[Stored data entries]
.....
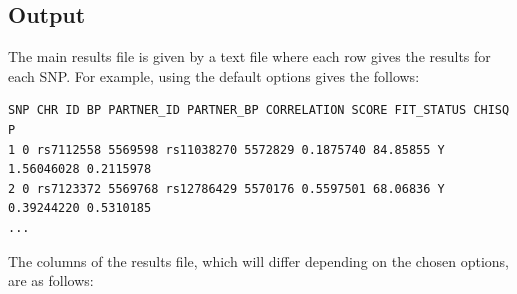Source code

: \documentclass[a4paper,12pt]{article}
\begin{document}
\subsection{Output}
\label{output}

The main results file is given by a text file where each row gives the results for each SNP. For example, using the default options gives the follows: 
\begin{verbatim}
SNP CHR ID BP PARTNER_ID PARTNER_BP CORRELATION SCORE FIT_STATUS CHISQ P
1 0 rs7112558 5569598 rs11038270 5572829 0.1875740 84.85855 Y 1.56046028 0.2115978
2 0 rs7123372 5569768 rs12786429 5570176 0.5597501 68.06836 Y 0.39244220 0.5310185
...
\end{verbatim}

The columns of the results file, which will differ depending on the chosen options, are as follows: 
\end{document}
.....
» **INSTRUCTION**:
Wherever a line in the records above includes "options", count it, then give the total and nothing besides.

» **TASK ANSWER**:
2